Sunday

Incarnational Ministry

“Therefore, we are ambassadors for Christ, God making His appeal through us. We implore you on behalf of Christ, be reconciled to God.”
(2 Corinthians 5:20)

My passion is to see people get saved and grow in their walk with God. That’s not really too surprising to hear someone in the ministry say. But I don’t want to do it as a “pastor.” At least not if by “pastor” you’re thinking about the guy who puts off this vibe as if to say, “I’ve got it all together. And you want to know what I know.”

I’m talking about ministry that everyone should be doing. Ministry that invites people to be real, open, and honest by BEING real, open, and honest. I desperately want to position myself in others’ lives to where, like Paul, it’s “as though God were making His appeal through me.” (2 Corinthians 5:20) I have come to call it “incarnational ministry.” In other words, just like Jesus, you come along side someone and do life with them. And, just like Jesus, at times even enter into their suffering with them. Is there really any higher platform from which to preach the love and grace of God?

Lord, I pray that You will help me to minister to and love others the same way that You do. Help me to see others as better than myself. Thank You for entrusting me with others’ lives. I pray that I never take for granted the weight of that privilege.

Tuesday

The Gift of Grace

John 14:6
"I am the way, and the truth, and the life; no one comes to the Father but by Me.”

Jesus isn’t being intolerant, arrogant, or closed minded when He says, “No one comes to the Father but by Me.” He’s offering the greatest gift He can give, Himself. He’s offering grace and forgiveness. And He’s giving us the answer to the question that (on some level) every person who ever lived has asked, “What must I do to be saved?”

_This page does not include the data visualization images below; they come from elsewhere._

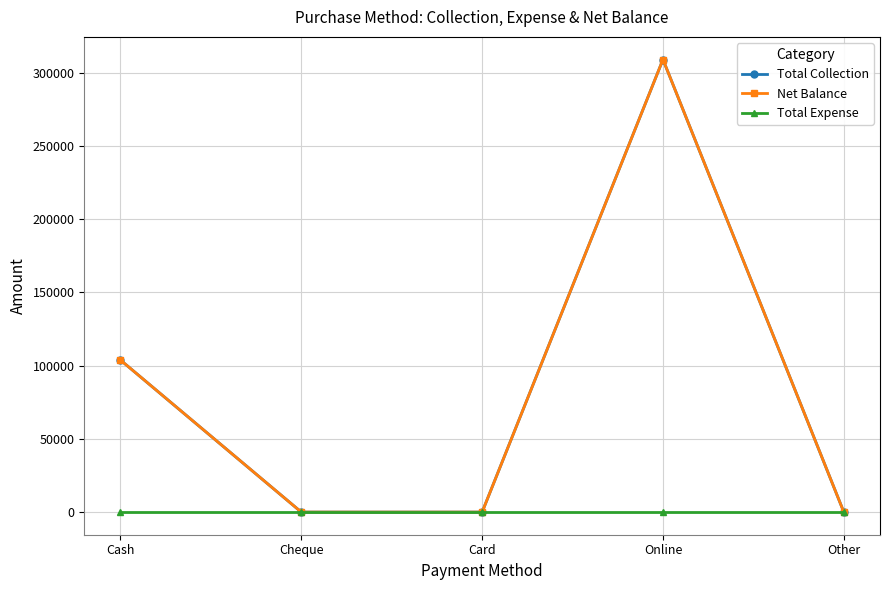

Is this an area chart (filled region under the line)?

No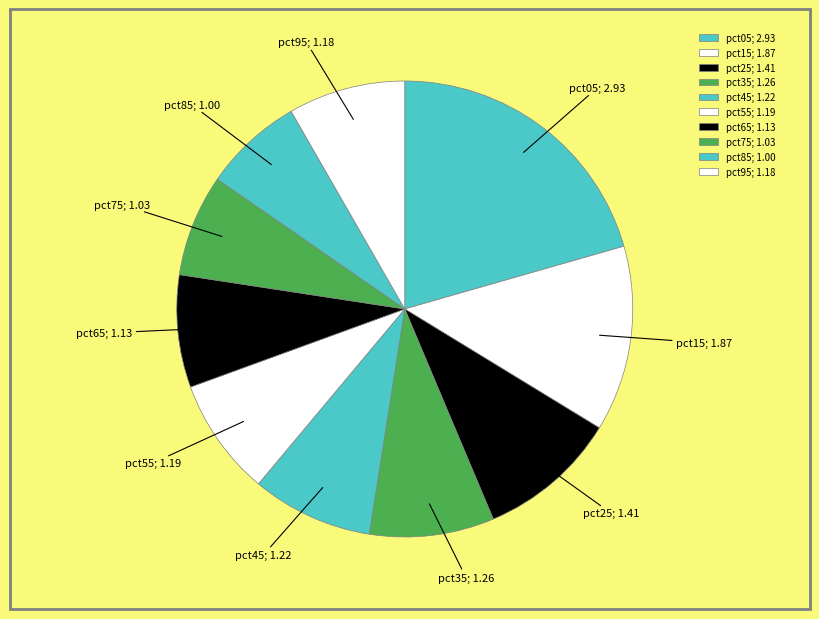

How many segments does this pie chart have?

10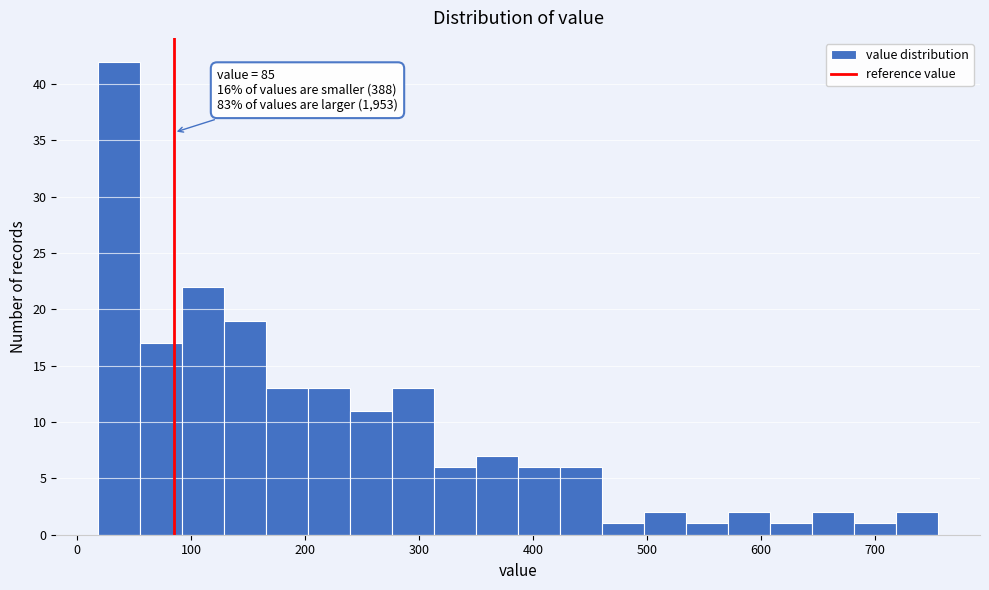

Around what value on the x-axis is the tallest bar? Give the approximate position of its centre, as read against the axis.

40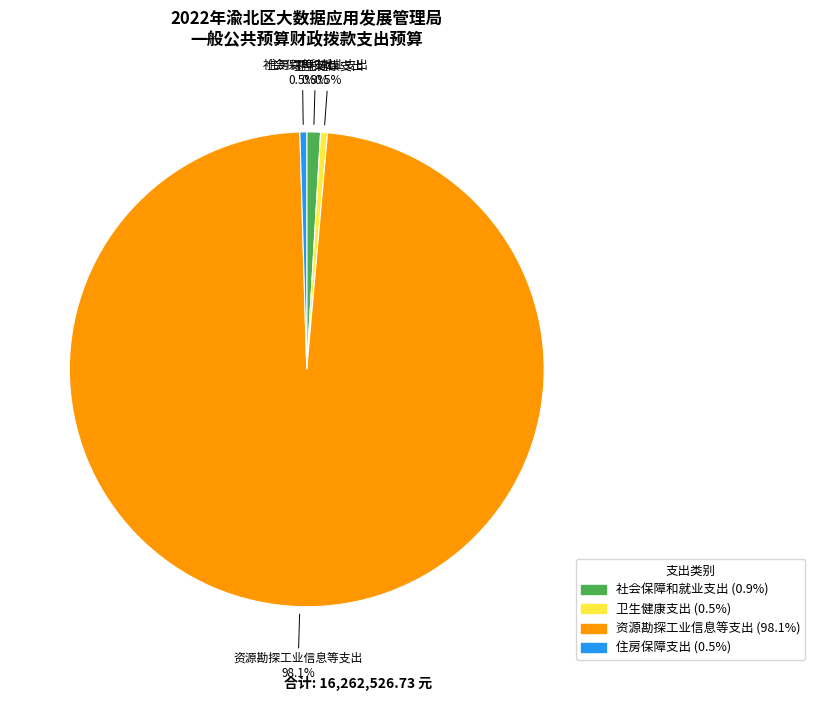

Which slice is the largest?

资源勘探工业信息等支出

There are a lot of well-meaning people out there who sincerely struggle with the simplicity of the grace of God. They say, “Surely it can’t be that easy. There has to be more to it,” or “How could God exclude everyone who has lived a good, moral life like Muslims, Jews, etc. just because they don’t believe that Jesus is the only way to God?”

For every religion on earth, their only hope for salvation rests on their ability to follow certain rules and traditions, and in the end, they are banking it all in hopes that it will be enough to save them.

Where religion says, “I’ll do it.” The gospel says, “God did it.” You see, there is nothing in us that gives us the ability to save ourselves. But the Good News is that Christ did what we could not. Christ took our sin and in return gave us His righteousness (Romans 3:21-26).

As well-meaning as it may sound, to trust in our own ability to save ourselves is by default rejecting the gift of salvation that Christ sacrificed so much to purchase for us. When we try to fix ourselves, it's as if we hear Jesus saying on the cross, "It is finished," and we answer back, "Not quite." In Hebrews 10, the bible compares that to “trampling the Son of God underfoot, counting the blood of the covenant by which we were sanctified a common thing, and insulting the Spirit of grace.”

How amazing is it that God offers us a gift as great as salvation?! And He is pleading with you to receive it.